Work instruction:
Do the following statements agree with the excerpt on cHMOS and Th1/Th2 balance? Answer yes or no for each, and quote the deciding words of the excerpt. 1. Th1 cells drive humoral immunity. 2. cHMOS attenuate IL-5. 3. The mRNA changes in quiescent mucosal tissues were confirmed by a cytokine membrane array.

Selected excerpt:
In this basal, unstimulated mucosa tissue, cHMOS also influenced cytokine and chemokine networks that regulate Th1/Th2 lymphocyte balance (Fig. 7B). Th1 cells drive the type-1 pathway (“cellular immunity”) to fight viruses and other intracellular pathogens and to expunge cancerous cells50. Th2 cells drive the type-2 pathway (“humoral immunity”) to upregulate antibody production to fight extracellular organisms51. However, Th1 secrete cytokines that inhibit Th2 proliferation while Th2 secrete cytokines that inhibit Th1 cell proliferation51, a reciprocal inhibition that is essential for immune homeostasis. Among the cHMOS-up-regulated genes, CCL21 recruits CCR7-bearing Th1 cells52, while IL-36 signaling enhances Th1 proliferation and Th1 polarization of naive CD4+ T cells53. Although cHMOS upregulate CCL11, which induces recruitment of CCR3-bearing Th2 cells44, it attenuates BCL-6 and IL-5, regulators of differentiation of germinal center B cells54, 55, suppressing differentiation of B cells. Downstream, cHMOS treatment stimulates Th1 cytokine production while suppressing Th2 cytokine production (Fig. 3C-D). These cHMOS-related changes in functional patterns of mRNA in quiescent mucosal tissues were confirmed by cytokine (protein) membrane array. Archetypal Th2 and Th17 polarizing cytokines are suppressed by cHMOS while Th1 polarizing cytokines are up-regulated (Fig. 4). The improved balance between Th1 and Th2 fostered by cHMOS may enhance defense against pathogen infection and attenuate susceptibility to food allergy and autoimmune diseases in neonatal intestinal mucosa.

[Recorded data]
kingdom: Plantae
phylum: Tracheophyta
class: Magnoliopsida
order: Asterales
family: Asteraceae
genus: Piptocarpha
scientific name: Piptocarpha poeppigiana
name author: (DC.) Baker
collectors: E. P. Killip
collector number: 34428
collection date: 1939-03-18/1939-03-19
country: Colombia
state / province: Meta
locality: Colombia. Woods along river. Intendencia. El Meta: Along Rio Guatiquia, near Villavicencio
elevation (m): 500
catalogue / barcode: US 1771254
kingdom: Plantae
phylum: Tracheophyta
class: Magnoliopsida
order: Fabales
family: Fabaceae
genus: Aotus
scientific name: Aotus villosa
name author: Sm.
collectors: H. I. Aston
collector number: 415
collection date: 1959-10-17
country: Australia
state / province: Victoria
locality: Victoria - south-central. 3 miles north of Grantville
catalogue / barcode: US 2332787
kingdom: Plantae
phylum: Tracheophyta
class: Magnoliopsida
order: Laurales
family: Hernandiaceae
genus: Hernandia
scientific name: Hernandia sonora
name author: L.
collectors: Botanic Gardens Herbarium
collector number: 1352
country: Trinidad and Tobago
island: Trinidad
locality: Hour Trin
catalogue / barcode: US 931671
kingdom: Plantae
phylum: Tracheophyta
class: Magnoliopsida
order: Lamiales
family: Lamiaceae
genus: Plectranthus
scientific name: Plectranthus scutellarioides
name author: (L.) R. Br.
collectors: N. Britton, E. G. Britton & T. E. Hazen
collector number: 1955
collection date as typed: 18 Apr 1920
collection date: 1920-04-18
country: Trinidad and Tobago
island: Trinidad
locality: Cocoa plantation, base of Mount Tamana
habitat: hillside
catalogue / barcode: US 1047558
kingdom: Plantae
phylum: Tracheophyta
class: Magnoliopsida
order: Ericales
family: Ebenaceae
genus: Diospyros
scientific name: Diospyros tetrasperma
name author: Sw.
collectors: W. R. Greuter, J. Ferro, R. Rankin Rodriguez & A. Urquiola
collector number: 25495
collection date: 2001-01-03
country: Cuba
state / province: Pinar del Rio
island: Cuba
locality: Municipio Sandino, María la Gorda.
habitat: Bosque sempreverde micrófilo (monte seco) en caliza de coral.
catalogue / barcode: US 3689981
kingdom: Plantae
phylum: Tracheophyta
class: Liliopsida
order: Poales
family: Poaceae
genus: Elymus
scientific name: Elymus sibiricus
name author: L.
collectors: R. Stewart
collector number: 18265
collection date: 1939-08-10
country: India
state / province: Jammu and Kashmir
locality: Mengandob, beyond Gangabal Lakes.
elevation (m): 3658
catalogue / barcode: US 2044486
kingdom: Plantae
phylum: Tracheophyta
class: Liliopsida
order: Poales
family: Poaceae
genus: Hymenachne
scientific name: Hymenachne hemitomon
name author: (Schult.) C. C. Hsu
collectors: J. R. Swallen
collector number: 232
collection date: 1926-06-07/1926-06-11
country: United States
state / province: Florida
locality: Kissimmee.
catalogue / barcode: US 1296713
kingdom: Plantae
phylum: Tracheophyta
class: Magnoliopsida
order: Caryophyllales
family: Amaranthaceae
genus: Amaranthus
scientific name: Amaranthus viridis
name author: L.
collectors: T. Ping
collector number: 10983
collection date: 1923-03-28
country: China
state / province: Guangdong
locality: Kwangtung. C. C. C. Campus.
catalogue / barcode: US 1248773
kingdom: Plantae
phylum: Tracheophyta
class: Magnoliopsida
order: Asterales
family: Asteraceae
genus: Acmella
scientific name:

Expected answer:
1. No: "Th1 cells drive the type-1 pathway (“cellular immunity”)"
2. Yes: "it attenuates BCL-6 and IL-5"
3. Yes: "were confirmed by cytokine (protein) membrane array"